I was talking with a friend of a friend tonight and her work with traumatized children came up. Since we’re in similar social circles, I made assumptions about her background that turned out to be untrue. I acknowledged how unfair and heartbreaking it is that some children have to go through things like that while others, like me (and I almost said “like us”), experienced this idealized version of childhood.
There was a nod and a long pause. “I used to be so jealous of kids like you,” she said eventually. Because she didn’t grow up with that ideal childhood after all, which is what motivates her to do the work that she does.

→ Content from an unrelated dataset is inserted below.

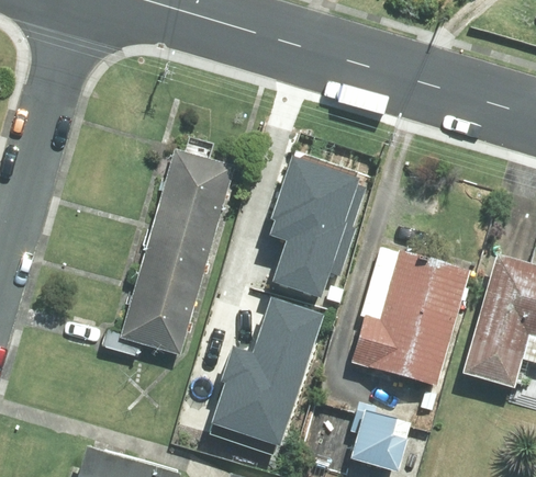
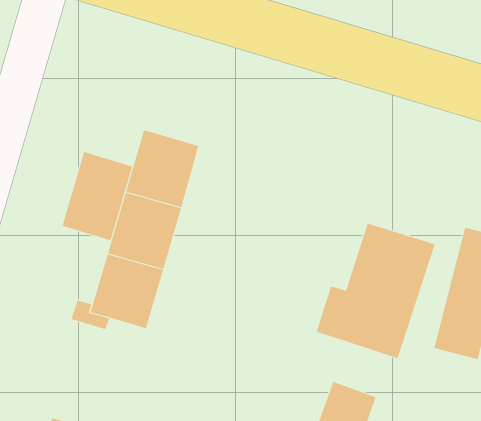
building: [267,159,365,296] -> none
building: none -> [62,151,133,241]
building: [206,298,319,443] -> none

Thanksgiving is my favorite holiday and I’ll be spending it, like most years, with my family in Sacramento. There may be moments of annoyance with each other, but the rest of it will be (knock on wood) predictably wonderful: an abundance of food, football on the television and just hanging out with one another as we digest, perhaps taking the dogs for a walk, and then a movie in the evening.
I’m so fortunate to have the family that I have and conversations like the one I had tonight just drive that home further. We drive each other crazy sometimes, but we always love and have each other’s backs regardless.
Since Thanksgiving is my favorite holiday, I’ve decided to do a week of thankfulness here on the blog, doing more intentional reflection every night on what I’m most grateful for. And first and foremost always is going to be my family.